The diagram to the right represents a basic deployment of SoftNAS SNAP HA™ using Azure Storage Replication enabled storage. All the data written by SoftNAS Region A to Azure storage is replicated to Region B by Azure:
SoftNAS Data Recovery with Azure Storage Replication
The level of DR preparedness a customer chooses to deploy is at the customer's discretion. A customer has the option to deploy standby SoftNAS VMs, stopped and ready to be started in the event of an Azure geo-failover. But the process of fully configuring the SoftNAS VMs in Region B after an Azure geo-failover is a manual process that can only take place after Azure completes the geo-failover process.

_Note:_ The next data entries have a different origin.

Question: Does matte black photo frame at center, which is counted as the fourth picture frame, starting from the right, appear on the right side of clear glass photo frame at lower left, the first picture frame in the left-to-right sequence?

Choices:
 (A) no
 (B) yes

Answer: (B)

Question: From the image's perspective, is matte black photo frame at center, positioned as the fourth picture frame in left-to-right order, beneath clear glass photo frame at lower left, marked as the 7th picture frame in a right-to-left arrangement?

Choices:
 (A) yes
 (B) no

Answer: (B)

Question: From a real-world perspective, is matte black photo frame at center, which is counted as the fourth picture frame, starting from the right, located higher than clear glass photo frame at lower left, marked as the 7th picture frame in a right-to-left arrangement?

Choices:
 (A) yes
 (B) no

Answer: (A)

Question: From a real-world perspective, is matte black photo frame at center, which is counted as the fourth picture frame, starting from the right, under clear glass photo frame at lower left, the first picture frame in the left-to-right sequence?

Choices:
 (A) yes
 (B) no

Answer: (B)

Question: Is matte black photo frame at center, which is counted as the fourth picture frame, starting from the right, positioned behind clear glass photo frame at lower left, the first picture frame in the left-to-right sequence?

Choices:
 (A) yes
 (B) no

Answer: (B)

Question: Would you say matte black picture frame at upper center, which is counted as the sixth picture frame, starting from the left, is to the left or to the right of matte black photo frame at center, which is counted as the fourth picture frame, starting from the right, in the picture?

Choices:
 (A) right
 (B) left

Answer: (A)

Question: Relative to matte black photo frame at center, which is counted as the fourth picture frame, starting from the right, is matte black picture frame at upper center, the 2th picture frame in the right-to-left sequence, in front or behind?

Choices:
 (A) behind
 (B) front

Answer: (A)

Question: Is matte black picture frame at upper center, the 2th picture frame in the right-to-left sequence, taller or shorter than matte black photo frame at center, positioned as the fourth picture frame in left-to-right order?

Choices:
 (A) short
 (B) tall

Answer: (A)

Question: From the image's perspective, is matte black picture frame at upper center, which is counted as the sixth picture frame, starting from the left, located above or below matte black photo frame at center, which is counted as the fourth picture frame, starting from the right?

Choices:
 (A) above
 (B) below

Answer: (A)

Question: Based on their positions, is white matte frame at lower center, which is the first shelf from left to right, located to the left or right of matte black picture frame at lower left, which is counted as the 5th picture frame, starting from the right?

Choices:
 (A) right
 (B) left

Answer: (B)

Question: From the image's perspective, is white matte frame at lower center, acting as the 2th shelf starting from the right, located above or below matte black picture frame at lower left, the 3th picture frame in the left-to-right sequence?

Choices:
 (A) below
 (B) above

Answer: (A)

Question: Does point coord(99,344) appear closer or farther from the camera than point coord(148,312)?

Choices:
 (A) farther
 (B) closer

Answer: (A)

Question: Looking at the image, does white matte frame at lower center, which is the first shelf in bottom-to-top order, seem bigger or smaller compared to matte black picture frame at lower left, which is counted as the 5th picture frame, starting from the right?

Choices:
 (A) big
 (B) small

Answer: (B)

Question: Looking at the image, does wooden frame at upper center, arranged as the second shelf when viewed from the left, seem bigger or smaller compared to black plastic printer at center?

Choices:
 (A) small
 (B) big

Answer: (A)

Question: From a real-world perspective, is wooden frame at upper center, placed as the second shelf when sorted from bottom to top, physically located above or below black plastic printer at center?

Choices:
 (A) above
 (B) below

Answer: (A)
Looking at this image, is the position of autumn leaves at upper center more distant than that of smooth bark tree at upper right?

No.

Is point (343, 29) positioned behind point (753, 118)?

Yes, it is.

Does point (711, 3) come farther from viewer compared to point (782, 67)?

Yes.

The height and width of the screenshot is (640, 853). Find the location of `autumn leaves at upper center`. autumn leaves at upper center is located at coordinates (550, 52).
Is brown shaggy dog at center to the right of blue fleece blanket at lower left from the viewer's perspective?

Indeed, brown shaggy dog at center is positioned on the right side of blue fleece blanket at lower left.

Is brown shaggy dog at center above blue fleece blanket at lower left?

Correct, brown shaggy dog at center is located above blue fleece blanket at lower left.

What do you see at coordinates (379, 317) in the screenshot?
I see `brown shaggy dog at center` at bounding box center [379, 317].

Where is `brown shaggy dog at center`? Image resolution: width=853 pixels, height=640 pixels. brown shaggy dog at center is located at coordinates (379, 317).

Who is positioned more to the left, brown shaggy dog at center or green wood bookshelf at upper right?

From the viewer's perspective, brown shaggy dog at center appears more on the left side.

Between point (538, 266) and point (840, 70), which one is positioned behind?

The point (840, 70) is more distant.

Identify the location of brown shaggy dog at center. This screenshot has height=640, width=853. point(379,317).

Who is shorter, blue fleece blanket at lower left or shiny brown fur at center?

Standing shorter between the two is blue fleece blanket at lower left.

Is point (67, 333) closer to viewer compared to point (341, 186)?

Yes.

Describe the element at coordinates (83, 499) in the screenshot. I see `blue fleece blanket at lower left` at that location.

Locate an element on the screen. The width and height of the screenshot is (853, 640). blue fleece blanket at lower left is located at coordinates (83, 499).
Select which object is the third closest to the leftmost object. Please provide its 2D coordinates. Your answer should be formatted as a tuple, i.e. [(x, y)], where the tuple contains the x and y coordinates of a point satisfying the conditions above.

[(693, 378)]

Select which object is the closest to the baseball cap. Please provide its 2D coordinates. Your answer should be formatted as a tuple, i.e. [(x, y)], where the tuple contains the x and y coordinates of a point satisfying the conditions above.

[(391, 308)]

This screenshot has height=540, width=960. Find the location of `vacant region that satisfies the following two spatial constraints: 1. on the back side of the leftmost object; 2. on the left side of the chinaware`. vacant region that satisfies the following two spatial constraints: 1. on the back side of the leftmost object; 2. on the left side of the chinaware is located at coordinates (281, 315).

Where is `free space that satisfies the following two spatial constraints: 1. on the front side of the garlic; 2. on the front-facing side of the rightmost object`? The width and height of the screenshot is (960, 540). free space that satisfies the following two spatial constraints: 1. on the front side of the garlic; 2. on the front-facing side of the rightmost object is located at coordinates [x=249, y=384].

Expected Steps to Recover From a Geo-failover with SoftNAS
After Azure has performed a geo-failover, the below is expected stated of the Azure Region B based on Azure documentation:
- No access to Azure Region A available.
- The data that has been replicated to Region B is now R/W accessible through the same Azure storage account that was used to connect to it in Region A.
- The data is no longer being replicated by Azure
Assumed SoftNAS steps after an Azure geo-failure:
- SoftNAS VMs would need to be launched in Region B, or the standby SoftNAS VMs started if they exist.
- The Azure storage that was replicated would need to be imported into the Region B SoftNAS VMs using the same Azure storage account.
- Any application that was previously accessing SoftNAS in Region B would need to have its DNS changed to now point to the SoftNAS servers in Region B.
- If the SoftNAS HA pair in Region A was in a failure state when Region A was lost, recovery options on Region B after the above steps could have complications, being Azure clearly indicates that data may have been lost during a geo-failover.